THE PROBLEM
Find the word "Legal" in the listing; pull out each line holding it.
====== DATA LISTING
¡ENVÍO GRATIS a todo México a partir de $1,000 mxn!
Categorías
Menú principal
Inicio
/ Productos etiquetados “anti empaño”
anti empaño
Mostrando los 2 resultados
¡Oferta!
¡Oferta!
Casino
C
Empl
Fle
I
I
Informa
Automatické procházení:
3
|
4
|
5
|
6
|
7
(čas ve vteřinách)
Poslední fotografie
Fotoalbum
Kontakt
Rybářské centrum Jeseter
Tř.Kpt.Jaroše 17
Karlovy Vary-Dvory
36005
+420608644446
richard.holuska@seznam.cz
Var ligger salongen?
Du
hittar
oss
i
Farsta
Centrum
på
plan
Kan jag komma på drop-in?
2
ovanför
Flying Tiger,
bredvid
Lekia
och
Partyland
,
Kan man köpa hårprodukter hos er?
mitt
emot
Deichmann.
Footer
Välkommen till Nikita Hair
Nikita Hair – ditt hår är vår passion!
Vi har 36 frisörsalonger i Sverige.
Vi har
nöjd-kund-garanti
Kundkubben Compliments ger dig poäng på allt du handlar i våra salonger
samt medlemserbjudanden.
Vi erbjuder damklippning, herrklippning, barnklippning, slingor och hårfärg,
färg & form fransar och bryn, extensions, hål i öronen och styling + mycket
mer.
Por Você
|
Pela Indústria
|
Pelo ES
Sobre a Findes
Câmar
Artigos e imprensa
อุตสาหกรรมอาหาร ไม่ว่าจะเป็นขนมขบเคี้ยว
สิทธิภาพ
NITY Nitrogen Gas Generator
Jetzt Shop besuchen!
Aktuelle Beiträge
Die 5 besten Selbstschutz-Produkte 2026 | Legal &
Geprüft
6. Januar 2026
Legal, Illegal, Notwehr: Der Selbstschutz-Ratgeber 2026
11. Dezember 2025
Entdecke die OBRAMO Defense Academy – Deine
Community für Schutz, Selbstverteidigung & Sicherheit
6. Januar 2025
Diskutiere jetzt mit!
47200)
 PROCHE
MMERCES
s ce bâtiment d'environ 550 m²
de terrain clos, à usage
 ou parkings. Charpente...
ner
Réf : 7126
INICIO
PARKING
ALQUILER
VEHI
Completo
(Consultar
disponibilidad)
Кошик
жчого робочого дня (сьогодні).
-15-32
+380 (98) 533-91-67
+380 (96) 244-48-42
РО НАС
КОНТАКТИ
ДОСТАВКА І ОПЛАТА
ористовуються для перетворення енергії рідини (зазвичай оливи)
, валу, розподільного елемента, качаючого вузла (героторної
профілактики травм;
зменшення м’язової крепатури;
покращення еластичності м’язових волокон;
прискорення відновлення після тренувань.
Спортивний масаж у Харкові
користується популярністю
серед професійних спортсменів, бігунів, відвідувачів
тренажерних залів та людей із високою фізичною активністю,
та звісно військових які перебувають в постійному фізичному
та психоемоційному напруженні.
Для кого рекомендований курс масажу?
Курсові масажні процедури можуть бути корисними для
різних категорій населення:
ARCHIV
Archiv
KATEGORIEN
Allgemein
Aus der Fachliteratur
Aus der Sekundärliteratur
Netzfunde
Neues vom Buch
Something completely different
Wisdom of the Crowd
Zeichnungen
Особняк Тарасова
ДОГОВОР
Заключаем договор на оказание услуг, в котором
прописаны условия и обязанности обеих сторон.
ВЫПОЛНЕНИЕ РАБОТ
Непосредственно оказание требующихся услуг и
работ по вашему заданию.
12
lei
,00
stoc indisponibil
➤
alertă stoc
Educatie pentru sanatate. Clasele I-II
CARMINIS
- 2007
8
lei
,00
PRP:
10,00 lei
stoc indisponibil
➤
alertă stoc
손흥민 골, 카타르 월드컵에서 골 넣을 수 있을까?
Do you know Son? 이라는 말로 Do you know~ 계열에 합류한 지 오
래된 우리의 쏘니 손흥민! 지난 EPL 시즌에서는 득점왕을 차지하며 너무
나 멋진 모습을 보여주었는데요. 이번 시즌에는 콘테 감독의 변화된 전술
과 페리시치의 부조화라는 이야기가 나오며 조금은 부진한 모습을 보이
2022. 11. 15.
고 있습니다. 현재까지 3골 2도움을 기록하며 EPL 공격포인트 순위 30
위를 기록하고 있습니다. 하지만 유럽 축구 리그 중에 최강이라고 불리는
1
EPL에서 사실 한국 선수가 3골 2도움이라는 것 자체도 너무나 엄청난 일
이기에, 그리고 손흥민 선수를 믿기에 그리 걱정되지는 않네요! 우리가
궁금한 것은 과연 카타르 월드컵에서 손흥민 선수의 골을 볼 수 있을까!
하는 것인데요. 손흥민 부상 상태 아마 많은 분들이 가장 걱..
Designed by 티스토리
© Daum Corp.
============
TASK RESPONSE
Die 5 besten Selbstschutz-Produkte 2026 | Legal &
Legal, Illegal, Notwehr: Der Selbstschutz-Ratgeber 2026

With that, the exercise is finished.